:: INPUT DATA ::
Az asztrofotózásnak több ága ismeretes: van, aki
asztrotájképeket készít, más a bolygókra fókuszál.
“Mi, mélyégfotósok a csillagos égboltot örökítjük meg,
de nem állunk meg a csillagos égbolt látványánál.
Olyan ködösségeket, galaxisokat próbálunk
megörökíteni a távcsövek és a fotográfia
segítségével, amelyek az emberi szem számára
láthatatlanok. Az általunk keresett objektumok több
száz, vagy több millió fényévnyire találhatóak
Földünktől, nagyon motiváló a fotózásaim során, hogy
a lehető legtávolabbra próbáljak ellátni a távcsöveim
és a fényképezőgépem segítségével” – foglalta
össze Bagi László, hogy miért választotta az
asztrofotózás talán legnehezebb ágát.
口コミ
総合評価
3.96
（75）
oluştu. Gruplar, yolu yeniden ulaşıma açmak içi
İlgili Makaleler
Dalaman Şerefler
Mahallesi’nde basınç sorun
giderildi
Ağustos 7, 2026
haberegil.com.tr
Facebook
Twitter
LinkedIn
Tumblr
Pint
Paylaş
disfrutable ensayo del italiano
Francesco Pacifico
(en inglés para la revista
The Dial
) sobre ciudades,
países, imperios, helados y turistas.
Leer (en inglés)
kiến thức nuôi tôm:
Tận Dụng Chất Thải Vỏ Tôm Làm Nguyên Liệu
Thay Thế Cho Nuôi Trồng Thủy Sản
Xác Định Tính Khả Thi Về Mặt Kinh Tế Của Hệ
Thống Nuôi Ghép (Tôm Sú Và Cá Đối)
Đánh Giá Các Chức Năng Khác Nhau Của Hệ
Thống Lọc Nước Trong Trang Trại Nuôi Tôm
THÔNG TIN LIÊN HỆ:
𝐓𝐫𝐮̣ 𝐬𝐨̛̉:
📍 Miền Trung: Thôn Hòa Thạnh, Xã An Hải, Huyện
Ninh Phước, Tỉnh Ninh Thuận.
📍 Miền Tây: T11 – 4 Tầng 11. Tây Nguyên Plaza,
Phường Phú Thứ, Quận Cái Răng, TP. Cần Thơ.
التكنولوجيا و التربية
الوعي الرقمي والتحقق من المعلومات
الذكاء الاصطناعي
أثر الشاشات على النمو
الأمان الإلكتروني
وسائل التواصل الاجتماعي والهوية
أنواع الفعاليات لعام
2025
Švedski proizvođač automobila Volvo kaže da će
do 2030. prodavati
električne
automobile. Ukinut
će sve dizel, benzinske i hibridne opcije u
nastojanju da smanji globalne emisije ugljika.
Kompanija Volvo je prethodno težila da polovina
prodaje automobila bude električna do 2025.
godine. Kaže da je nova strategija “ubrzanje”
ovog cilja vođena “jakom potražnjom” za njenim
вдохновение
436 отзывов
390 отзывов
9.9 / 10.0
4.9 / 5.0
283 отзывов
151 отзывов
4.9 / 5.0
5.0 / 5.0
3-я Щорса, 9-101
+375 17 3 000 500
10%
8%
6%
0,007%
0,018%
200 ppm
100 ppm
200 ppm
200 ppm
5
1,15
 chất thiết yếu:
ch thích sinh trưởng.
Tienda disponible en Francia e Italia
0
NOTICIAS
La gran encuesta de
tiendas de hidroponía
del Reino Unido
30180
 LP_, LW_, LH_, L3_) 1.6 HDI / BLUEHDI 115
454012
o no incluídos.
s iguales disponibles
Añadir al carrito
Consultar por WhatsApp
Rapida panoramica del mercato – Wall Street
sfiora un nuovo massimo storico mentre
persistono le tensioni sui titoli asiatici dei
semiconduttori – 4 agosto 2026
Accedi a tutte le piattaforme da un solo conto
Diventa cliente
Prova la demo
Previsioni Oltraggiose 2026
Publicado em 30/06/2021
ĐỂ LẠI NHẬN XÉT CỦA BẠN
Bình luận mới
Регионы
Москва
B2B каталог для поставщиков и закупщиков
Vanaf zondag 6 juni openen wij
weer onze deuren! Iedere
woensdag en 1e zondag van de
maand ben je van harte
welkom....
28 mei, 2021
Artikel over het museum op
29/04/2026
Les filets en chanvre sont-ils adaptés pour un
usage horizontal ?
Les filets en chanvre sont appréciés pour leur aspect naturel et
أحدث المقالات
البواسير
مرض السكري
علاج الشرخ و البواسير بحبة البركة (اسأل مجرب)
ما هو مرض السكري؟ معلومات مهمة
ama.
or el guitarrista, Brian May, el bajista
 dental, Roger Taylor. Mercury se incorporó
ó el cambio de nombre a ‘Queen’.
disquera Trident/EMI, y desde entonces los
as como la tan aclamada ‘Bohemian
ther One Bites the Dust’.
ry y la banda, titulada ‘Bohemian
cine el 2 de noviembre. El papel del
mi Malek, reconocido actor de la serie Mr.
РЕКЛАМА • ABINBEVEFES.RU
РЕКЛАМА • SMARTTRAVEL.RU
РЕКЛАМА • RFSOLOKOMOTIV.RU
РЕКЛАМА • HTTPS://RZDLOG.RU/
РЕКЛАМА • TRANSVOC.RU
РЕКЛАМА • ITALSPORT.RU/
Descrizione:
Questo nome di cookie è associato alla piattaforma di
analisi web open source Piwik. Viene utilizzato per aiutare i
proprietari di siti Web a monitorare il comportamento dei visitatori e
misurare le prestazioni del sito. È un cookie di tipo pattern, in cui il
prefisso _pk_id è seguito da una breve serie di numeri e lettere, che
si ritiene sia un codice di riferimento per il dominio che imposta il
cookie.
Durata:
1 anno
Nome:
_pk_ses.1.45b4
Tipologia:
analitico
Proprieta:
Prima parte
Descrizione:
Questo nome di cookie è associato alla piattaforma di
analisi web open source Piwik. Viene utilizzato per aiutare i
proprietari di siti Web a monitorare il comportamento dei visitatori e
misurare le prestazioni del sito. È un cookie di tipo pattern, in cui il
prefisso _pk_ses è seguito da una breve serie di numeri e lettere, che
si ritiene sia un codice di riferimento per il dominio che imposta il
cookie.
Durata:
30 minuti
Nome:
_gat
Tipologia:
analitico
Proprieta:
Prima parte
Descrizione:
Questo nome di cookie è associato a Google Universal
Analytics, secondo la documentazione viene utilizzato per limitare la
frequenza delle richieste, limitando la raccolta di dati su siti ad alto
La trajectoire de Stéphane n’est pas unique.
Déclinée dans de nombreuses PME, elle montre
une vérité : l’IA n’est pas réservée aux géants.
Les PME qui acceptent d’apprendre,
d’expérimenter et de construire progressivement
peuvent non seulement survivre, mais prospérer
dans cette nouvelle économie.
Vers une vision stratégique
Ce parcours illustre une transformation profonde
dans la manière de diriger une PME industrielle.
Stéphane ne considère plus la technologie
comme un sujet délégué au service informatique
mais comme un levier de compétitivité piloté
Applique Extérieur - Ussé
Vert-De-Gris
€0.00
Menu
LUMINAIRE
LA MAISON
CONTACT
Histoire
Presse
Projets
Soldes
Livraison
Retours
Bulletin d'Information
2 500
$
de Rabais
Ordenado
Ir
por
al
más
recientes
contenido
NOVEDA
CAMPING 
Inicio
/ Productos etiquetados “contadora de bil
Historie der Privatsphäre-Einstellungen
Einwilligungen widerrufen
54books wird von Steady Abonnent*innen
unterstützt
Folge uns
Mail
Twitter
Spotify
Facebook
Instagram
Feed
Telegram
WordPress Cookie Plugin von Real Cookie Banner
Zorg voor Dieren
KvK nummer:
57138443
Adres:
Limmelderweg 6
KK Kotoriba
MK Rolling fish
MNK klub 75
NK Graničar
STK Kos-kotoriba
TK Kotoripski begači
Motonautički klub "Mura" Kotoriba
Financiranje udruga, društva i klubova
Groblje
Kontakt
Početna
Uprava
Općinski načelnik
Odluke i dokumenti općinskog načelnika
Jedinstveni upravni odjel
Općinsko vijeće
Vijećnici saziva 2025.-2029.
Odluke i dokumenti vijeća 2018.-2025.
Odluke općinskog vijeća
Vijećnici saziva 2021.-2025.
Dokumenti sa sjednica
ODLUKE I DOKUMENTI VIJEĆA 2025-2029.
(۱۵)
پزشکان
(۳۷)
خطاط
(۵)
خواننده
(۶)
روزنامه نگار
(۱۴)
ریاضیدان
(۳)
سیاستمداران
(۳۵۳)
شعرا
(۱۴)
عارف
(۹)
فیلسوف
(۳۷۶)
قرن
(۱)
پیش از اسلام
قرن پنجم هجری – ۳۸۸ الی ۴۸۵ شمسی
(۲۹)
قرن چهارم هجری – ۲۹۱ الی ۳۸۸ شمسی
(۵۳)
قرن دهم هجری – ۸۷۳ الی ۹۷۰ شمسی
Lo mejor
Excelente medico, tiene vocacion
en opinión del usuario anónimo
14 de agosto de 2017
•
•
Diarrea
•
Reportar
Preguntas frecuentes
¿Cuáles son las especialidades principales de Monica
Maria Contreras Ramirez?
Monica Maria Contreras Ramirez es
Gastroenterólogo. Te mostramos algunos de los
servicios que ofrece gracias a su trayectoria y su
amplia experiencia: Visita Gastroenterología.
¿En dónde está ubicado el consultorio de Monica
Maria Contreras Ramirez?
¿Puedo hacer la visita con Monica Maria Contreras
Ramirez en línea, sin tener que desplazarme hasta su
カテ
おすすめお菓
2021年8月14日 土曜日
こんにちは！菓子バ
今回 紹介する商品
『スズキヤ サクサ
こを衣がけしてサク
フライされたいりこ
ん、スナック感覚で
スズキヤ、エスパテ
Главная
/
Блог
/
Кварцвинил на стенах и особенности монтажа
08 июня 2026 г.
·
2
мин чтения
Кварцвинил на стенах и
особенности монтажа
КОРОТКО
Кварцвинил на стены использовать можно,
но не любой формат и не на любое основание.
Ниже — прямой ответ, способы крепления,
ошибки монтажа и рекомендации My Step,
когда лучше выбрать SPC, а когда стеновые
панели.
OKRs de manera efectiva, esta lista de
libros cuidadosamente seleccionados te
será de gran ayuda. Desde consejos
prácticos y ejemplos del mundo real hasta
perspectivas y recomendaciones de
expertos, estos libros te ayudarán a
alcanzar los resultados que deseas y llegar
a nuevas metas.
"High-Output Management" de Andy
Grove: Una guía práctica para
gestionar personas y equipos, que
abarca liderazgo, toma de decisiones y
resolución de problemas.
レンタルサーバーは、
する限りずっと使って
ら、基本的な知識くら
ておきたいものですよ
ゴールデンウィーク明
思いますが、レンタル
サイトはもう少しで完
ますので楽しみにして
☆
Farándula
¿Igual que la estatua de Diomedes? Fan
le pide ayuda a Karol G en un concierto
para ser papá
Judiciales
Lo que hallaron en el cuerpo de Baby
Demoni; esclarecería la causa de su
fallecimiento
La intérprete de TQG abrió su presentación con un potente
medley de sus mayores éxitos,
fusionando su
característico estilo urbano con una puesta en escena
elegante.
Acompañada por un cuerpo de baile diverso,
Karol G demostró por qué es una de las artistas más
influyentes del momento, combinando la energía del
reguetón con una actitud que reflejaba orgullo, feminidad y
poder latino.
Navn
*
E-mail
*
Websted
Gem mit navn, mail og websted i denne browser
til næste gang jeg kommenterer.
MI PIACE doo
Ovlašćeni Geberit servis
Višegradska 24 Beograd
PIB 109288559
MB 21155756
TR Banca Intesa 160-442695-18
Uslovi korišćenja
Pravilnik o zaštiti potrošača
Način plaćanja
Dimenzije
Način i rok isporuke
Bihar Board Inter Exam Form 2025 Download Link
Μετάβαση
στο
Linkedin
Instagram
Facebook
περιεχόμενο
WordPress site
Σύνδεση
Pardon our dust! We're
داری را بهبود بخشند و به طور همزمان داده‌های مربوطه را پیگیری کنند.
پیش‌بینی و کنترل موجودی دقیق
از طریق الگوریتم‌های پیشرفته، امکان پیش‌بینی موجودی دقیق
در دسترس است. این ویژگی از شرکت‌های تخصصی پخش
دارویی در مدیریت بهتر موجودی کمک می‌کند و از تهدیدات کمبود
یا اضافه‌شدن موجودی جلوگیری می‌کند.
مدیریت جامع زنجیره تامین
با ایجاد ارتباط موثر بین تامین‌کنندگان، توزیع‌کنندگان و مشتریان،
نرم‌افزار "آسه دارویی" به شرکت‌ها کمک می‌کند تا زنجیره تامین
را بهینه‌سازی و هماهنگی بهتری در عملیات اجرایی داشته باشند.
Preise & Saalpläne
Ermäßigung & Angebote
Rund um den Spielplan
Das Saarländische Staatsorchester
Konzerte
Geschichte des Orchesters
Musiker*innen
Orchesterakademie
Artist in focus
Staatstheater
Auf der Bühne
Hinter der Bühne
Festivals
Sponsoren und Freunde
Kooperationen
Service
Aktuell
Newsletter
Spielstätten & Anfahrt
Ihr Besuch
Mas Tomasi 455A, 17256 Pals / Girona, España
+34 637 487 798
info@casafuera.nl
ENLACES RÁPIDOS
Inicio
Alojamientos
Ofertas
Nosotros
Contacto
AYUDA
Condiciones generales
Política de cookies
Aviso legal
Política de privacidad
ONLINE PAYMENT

:: DESCRIPTION OF THE TASK ::
With the string "شمسی" as the key, filter the data above and show the lines that match.

:: SOLUTION BELOW ::
قرن پنجم هجری – ۳۸۸ الی ۴۸۵ شمسی
قرن چهارم هجری – ۲۹۱ الی ۳۸۸ شمسی
قرن دهم هجری – ۸۷۳ الی ۹۷۰ شمسی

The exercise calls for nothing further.